== WHAT IS NEEDED ==
Set every entry below down once more, exactly as it stands, without images.

== RECORD SET ==
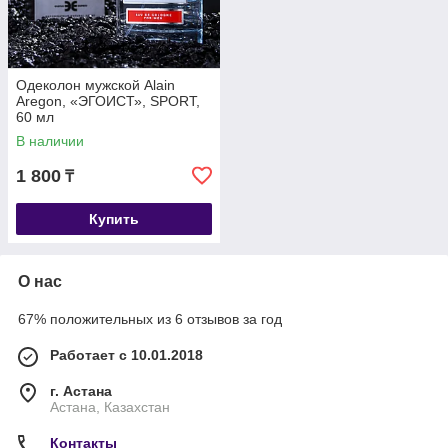
Одеколон мужской Alain
Aregon, «ЭГОИСТ», SPORT,
60 мл
В наличии
1 800
₸
Купить
О нас
67% положительных из 6 отзывов за год
Работает с 10.01.2018
г. Астана
Астана, Казахстан
Контакты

== SOLUTION TO THIS EXERCISE ==
Одеколон мужской Alain
Aregon, «ЭГОИСТ», SPORT,
60 мл
В наличии
1 800
₸
Купить
О нас
67% положительных из 6 отзывов за год
Работает с 10.01.2018
г. Астана
Астана, Казахстан
Контакты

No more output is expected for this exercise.